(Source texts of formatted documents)
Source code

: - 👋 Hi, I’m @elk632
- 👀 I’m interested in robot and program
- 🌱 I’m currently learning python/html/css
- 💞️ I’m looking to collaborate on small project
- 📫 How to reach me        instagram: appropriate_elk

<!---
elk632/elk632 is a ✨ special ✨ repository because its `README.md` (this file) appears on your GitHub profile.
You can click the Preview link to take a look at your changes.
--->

Exercise —
From the line containing "- 📫 How to reach" down to the last line, reproduce the records exactly. Include both ends.

Result of this exercise —
- 📫 How to reach me        instagram: appropriate_elk

<!---
elk632/elk632 is a ✨ special ✨ repository because its `README.md` (this file) appears on your GitHub profile.
You can click the Preview link to take a look at your changes.
--->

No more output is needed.